* **Source records**:

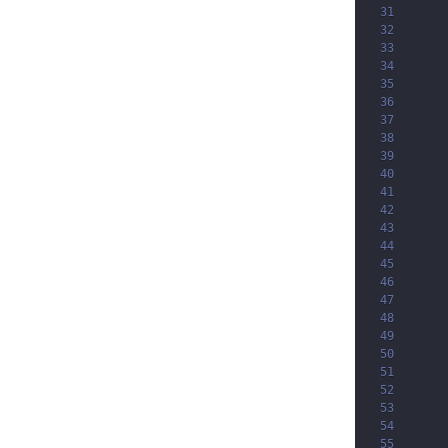
31
32
33
34
35
36
37
38
39
40
41
42
43
44
45
46
47
48
49
50
51
52
53
54
55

* **Exercise brief**: Keep the pictures out of the copy and write out the data exactly as it stands.

* **Expected answer**:
31
32
33
34
35
36
37
38
39
40
41
42
43
44
45
46
47
48
49
50
51
52
53
54
55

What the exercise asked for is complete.